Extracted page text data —
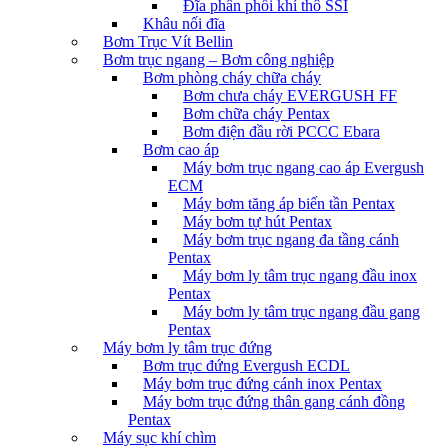
Đĩa phân phối khí thô SSI
Khâu nối đĩa
Bơm Trục Vít Bellin
Bơm trục ngang – Bơm công nghiệp
Bơm phòng cháy chữa cháy
Bơm chưa cháy EVERGUSH FF
Bơm chữa cháy Pentax
Bơm điện đầu rời PCCC Ebara
Bơm cao áp
Máy bơm trục ngang cao áp Evergush
ECM
Máy bơm tăng áp biến tần Pentax
Máy bơm tự hút Pentax
Máy bơm trục ngang đa tầng cánh
Pentax
Máy bơm ly tâm trục ngang đầu inox
Pentax
Máy bơm ly tâm trục ngang đầu gang
Pentax
Máy bơm ly tâm trục đứng
Bơm trục đứng Evergush ECDL
Máy bơm trục đứng cánh inox Pentax
Máy bơm trục đứng thân gang cánh đồng
Pentax
Máy sục khí chìm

WHAT YOU HAVE TO DO —
Report each line of the records that holds the word "chữa".

REPLY TO THE TASK —
Bơm phòng cháy chữa cháy
Bơm chữa cháy Pentax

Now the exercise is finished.